How I got the MBTI Types from Tumblr Descriptions

Since I wanted to keep track of which texts are from which blogs, I figured out that the best way would be to divide the different descriptions per type. Since I had almost 13000 blogs with descriptions, there is no way I was doing it by hand.

In order to get it, I figured out that as long as they mentioned one type in the description and not any others, it should be a good indicator that the writer is of that type.

    import collections

    types = ["intp", "intj", "istp", "istj", "estj", "entj", "estp", "estj", "infp", "isfp", "isfj", "isfj", "esfp", "esfj", "enfj", "enfp"]
    filename = "file.csv"

    def countTags(singlefile):
        typesfreq = collections.defaultdict(set)
        with open(singlefile, "r") as read:
            content = read.readlines()
            for line in content:
                line = line.split("\t")
                content = line[2].lower()
                for mbtitype in types:
                    if mbtitype in content:
                        typesfreq[mbtitype].add(line[0])
        return typesfreq

    typesfreq = countTags(filename)

    for mbtitype in types:
        for mbtitype2 in types:
            if not mbtitype == mbtitype2:
                intersection = typesfreq[mbtitype].intersection(typesfreq[mbtitype2])
                for element in intersection:
                    typesfreq[mbtitype].discard(element)
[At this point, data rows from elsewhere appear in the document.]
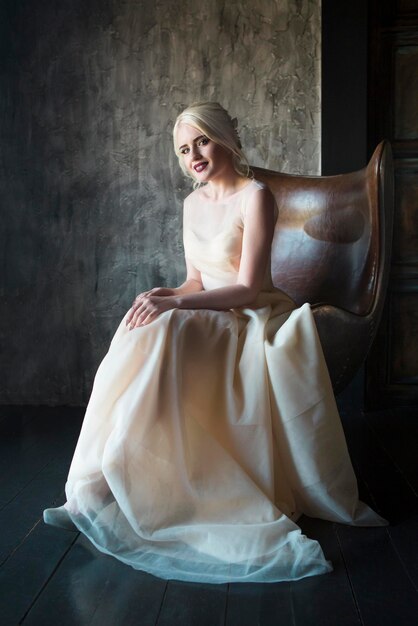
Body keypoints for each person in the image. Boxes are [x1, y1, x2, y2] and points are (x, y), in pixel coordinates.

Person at [44, 101, 386, 583]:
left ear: (225, 136)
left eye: (201, 141)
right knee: (141, 322)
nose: (194, 156)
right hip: (206, 309)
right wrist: (166, 296)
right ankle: (102, 481)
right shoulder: (191, 204)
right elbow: (194, 283)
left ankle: (114, 484)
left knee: (170, 324)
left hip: (249, 314)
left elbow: (247, 288)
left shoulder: (256, 197)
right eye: (184, 150)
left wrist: (180, 307)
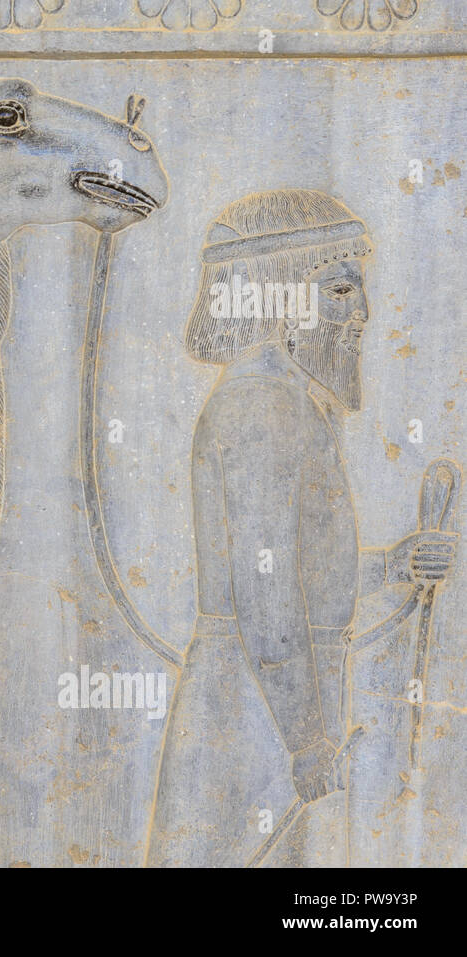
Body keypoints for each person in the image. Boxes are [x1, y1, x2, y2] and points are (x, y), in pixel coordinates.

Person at [146, 189, 457, 866]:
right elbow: (267, 603)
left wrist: (395, 563)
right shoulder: (262, 406)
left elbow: (306, 572)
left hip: (275, 704)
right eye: (341, 290)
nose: (364, 313)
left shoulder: (284, 401)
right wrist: (307, 742)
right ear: (281, 294)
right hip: (255, 711)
    with open(filename, "r") as read:
        content = read.readlines()

    for mbtitype in types:
        print(mbtitype)
        sites = typesfreq[mbtitype]
        with open("blogs" + mbtitype + ".csv", "a") as write:
            for line in content:
                splitline = line.split("\t")
                if not splitline:
                    continiue
                if splitline[0].strip() in sites:
                    write.write(line)

There is probably still something wrong with the code, since about 1% of descriptions still had at least 2 MBTI codes in them. But overall, I was quite satisfied with the results. There was less the 5% of blogs that did not belong in the type they were classified under.